Despite the support of various segments of government, Iran's "resistance economy" continued to struggle, paving the way for the Rouhani administration to implement reforms and get outside help.
Iran's President Hassan Rouhani speaks during a session at the annual meeting of the World Economic Forum (WEF) in Davos January 23, 2014.               REUTERS/Denis Balibouse (SWITZERLAND  - Tags: POLITICS BUSINESS HEADSHOT)   - RTX17QZY

TEHRAN — Iran made the decision to prescribe “resistance” for its ailing economy more than three years ago, after US-led sanctions against it gained momentum. The strategy was an attempt to thwart the effects of the sanctions and accelerate the implementation of a long-awaited plan to reduce the country’s reliance on oil exports. The United States, however, moved too quickly for Tehran on new sanctions, leaving large parts of Iran’s nearly $1 trillion economy disconnected from the rest of the world and shattering hopes that the new strategy adopted by ultraconservatives would have time to work.

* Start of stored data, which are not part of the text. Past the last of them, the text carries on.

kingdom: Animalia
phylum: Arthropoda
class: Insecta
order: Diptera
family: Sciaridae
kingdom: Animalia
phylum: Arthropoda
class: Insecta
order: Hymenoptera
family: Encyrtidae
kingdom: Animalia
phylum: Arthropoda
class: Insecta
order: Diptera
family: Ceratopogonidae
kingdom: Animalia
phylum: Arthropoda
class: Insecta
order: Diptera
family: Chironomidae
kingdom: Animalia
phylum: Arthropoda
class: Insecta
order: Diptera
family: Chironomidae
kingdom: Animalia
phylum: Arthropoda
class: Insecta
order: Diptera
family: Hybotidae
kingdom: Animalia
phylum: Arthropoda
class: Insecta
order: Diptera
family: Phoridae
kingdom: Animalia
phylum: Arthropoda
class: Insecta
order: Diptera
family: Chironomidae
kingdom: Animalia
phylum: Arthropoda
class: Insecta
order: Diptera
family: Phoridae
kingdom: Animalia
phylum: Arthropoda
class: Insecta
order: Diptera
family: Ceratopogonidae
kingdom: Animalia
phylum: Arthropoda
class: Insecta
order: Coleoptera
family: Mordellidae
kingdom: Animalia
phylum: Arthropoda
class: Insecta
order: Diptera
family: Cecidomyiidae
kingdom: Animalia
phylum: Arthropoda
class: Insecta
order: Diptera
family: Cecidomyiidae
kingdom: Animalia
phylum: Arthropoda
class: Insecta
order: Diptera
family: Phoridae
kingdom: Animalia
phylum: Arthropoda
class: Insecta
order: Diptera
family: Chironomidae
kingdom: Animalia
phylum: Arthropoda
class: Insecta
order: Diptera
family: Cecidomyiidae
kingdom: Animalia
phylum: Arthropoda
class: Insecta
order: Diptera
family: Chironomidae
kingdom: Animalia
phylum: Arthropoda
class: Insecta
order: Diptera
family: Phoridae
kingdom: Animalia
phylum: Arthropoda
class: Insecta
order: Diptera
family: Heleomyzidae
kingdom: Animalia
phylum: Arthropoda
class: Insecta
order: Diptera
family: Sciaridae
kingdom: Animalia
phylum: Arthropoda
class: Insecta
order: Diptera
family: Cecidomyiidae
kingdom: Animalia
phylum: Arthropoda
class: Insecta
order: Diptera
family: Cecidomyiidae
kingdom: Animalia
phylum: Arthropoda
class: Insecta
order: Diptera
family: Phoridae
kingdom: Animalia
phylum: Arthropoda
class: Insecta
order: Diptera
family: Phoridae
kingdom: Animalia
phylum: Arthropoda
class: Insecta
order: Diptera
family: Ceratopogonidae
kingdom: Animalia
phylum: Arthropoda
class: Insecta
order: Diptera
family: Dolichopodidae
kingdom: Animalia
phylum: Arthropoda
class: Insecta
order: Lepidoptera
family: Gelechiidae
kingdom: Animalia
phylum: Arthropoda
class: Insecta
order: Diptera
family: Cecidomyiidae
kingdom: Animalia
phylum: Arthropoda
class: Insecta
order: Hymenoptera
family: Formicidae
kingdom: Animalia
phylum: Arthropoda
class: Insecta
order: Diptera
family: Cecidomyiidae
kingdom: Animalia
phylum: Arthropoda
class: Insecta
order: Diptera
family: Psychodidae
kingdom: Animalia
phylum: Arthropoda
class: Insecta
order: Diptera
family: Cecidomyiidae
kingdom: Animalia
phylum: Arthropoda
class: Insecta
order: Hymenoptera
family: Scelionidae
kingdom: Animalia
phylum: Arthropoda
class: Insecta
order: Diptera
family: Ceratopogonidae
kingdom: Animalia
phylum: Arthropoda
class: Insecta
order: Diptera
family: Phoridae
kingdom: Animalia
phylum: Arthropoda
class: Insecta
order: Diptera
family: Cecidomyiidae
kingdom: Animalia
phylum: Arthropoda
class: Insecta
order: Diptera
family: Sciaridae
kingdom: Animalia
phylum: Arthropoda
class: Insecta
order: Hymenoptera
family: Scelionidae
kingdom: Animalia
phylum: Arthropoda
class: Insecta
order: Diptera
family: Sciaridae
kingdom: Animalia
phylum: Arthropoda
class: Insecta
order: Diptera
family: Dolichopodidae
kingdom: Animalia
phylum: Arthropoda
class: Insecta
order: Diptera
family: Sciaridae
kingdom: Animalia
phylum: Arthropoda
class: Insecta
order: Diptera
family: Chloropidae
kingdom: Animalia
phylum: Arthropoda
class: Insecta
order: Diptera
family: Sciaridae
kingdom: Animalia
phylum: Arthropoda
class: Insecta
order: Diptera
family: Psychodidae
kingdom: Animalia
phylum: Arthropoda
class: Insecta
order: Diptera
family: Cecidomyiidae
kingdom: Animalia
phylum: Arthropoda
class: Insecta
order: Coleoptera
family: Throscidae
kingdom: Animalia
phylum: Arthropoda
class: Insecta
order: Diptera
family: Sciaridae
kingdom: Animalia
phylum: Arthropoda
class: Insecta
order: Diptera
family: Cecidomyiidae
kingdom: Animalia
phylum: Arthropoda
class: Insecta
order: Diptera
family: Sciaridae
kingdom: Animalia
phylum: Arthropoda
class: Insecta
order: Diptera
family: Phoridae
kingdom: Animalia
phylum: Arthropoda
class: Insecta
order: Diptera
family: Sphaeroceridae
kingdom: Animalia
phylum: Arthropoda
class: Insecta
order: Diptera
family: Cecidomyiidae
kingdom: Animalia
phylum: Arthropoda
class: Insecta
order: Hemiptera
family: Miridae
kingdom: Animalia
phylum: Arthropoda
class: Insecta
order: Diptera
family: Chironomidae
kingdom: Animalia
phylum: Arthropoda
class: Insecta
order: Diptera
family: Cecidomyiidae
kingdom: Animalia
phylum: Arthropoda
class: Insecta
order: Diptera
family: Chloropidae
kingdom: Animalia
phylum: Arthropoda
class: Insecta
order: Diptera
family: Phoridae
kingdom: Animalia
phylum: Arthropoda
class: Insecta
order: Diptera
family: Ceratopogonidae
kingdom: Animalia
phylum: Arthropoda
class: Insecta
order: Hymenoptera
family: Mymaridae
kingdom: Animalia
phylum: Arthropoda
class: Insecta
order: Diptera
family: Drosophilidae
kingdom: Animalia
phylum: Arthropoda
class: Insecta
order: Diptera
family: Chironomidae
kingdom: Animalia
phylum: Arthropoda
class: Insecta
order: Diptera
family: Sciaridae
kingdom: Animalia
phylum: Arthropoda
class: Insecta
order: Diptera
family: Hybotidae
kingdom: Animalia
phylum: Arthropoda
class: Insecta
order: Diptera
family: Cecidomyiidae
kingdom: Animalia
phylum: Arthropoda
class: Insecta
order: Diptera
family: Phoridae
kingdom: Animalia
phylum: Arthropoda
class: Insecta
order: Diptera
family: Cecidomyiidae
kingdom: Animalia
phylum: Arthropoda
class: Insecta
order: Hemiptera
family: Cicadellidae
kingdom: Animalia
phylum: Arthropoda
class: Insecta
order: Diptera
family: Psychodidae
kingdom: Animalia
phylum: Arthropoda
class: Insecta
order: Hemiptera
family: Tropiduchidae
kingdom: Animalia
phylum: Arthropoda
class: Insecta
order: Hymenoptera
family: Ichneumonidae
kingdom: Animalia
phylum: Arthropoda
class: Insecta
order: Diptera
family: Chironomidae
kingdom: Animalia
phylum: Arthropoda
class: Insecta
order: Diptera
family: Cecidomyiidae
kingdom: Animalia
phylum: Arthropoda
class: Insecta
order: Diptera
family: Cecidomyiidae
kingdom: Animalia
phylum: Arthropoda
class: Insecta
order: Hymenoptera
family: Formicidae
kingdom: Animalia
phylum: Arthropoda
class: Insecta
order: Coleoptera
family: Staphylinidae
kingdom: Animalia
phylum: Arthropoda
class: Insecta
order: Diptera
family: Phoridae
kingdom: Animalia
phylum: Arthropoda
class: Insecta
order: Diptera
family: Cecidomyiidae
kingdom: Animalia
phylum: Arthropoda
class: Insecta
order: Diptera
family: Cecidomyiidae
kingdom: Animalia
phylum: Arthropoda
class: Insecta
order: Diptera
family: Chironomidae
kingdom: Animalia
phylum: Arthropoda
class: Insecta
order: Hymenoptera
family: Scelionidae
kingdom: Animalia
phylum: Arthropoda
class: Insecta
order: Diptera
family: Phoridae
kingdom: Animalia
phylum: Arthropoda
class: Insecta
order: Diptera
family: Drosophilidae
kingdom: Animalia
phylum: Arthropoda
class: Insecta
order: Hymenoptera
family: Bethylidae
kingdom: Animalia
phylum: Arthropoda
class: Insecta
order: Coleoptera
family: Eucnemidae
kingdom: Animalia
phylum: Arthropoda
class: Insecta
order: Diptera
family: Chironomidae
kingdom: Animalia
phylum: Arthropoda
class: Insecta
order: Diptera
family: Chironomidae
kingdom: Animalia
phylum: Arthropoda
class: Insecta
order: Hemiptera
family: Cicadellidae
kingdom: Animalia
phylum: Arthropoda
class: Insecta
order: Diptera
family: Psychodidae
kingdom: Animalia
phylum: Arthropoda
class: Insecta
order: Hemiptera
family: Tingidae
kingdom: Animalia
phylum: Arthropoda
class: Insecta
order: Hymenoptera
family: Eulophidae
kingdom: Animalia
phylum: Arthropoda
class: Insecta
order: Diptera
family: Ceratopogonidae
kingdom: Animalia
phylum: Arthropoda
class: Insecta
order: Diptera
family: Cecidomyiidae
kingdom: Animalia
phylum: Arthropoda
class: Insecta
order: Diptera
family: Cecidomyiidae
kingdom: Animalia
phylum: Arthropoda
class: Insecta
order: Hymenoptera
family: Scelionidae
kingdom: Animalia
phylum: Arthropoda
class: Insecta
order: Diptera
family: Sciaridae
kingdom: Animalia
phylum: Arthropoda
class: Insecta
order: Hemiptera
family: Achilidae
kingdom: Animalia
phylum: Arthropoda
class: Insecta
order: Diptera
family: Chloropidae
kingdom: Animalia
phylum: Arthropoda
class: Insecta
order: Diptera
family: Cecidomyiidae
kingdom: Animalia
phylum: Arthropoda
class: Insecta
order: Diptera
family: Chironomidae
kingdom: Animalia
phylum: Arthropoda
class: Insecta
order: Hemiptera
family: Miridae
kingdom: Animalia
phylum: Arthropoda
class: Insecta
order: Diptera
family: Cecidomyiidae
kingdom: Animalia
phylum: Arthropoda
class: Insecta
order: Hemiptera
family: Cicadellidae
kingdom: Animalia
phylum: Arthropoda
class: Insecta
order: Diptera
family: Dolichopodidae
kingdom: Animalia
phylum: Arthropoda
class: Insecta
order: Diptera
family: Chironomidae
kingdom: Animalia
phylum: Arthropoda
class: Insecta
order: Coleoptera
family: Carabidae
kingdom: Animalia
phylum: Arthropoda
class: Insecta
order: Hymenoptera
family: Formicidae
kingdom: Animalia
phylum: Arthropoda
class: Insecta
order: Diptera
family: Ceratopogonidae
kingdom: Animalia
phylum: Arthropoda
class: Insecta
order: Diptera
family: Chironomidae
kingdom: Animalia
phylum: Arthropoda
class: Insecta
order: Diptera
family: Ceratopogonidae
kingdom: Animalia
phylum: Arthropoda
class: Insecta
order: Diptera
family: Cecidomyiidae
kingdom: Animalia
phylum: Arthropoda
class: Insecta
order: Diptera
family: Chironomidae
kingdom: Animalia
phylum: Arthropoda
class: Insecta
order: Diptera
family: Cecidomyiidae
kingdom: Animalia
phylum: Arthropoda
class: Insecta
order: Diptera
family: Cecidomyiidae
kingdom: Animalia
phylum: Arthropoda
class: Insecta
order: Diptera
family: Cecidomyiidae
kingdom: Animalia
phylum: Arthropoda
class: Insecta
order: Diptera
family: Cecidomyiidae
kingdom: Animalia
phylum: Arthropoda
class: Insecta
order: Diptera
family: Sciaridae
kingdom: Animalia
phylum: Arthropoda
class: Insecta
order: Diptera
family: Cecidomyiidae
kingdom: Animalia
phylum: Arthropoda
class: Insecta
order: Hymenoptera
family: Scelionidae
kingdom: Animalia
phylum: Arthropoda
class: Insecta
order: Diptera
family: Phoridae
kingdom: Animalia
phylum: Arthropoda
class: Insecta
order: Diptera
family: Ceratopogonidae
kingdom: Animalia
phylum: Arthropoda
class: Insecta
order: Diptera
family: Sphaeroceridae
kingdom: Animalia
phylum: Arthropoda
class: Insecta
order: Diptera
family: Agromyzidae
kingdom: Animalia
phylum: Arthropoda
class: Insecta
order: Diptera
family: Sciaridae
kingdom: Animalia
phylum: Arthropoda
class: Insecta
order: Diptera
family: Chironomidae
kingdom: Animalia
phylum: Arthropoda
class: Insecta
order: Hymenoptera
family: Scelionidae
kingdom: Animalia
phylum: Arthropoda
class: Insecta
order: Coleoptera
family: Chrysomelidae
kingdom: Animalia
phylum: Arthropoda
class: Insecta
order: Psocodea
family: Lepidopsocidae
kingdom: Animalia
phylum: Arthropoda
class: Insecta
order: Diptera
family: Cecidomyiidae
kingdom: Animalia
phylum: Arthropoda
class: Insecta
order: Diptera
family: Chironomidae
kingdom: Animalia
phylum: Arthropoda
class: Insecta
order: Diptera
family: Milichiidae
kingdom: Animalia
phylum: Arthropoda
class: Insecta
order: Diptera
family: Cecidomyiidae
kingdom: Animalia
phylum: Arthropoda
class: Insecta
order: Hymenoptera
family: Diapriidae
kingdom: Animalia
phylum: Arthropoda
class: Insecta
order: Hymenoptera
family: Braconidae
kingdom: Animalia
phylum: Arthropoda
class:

The idea to adopt a “resistance economy” came from Iran’s supreme leader, Ayatollah Ali Khamenei, who announced it in a speech in summer 2010. He later proclaimed the new year starting March 2011 as the “Year of Economic Jihad.” Twelve months after that, he proclaimed the “Year of National Production,” encouraging authorities to produce a revolution in the country's economy in defiance of Washington’s demand that Tehran abandon its nuclear energy program or face continued economic punishment.